X_normalized = X / ||X||

where ||X|| is the Euclidean norm (or L2 norm) of the vector X, calculated as:

||X|| = sqrt(sum(X_i^2))

Differences from Min-Max Scaling

Range of Values:

Unit Vector: Scales feature values so the length of the vector is 1, but values are not constrained to a specific range like [0, 1].
Min-Max Scaling: Transforms feature values to a fixed range, typically [0, 1], based on the minimum and maximum values.


Normalization Type:

Unit Vector: Normalizes the entire feature vector to have a unit norm, affecting the relative scale of values within the vector.
Min-Max Scaling: Scales individual values based on their minimum and maximum, preserving relative spacing within a defined range.

Example
Suppose you have house sizes in square feet:

House 1: 800 sq ft
House 2: 1200 sq ft
House 3: 2000 sq ft
Calculate the Euclidean Norm of the Vector:

Compute the norm:
||X|| = sqrt(800^2 + 1200^2 + 2000^2)
||X|| = sqrt(640000 + 1440000 + 4000000)

[Transcribed page contents]
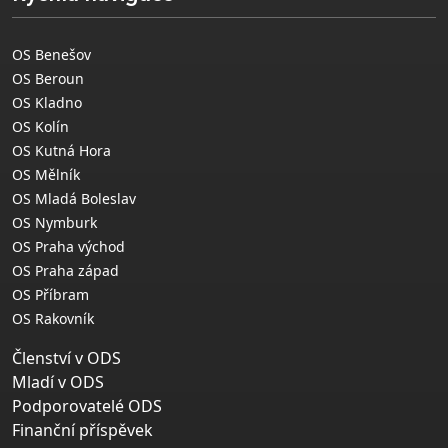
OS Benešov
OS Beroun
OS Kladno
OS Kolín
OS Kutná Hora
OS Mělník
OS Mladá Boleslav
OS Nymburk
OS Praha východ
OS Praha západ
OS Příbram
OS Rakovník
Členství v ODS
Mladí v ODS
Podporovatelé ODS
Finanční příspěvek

## Using the information
1. In the text on unit vector normalization, what range does Min-Max Scaling typically transform feature values into?
2. Write what comes next in the text on unit vector normalization versus Min-Max Scaling, starting after its last line.

## Task-by-task answers
1. Typically [0, 1], based on the minimum and maximum values.

2.
||X|| = sqrt(6080000) approx 2465.0
Normalize Each Feature Value:

For House 1:
X_normalized_1 = 800 / 2465.0 approx 0.325
For House 2:
X_normalized_2 = 1200 / 2465.0 approx 0.487
For House 3:
X_normalized_3 = 2000 / 2465.0 approx 0.812
Normalized Values:

House 1: 0.325
House 2: 0.487
House 3: 0.812

Q3. What is PCA (Principle Component Analysis), and how is it used in dimensionality reduction? Provide an example to illustrate its application.

Ans:

PCA is a technique that reduces the dimensionality of data by transforming it into a new set of variables (principal components) that capture the most variance.

How PCA Works:

- Standardize the Data: Center and scale the data.
- Compute Covariance Matrix: Analyze how features vary with each other.
- Calculate Eigenvalues and Eigenvectors: Identify the principal components.
- Select Principal Components: Choose the top components based on eigenvalues.
- Transform the Data: Project the original data onto these components.

Example

Data: Heights (170 cm, 180 cm, 160 cm) and Weights (60 kg, 80 kg, 55 kg).

1. Standardize the Data: Normalize heights and weights.
1. Compute Covariance Matrix: Determine relationships between height and weight.
1. Calculate Eigenvalues and Eigenvectors: Find principal components.
1. Select Principal Component: Choose the one with the highest variance.
1. Transform Data: Reduce data to this principal component.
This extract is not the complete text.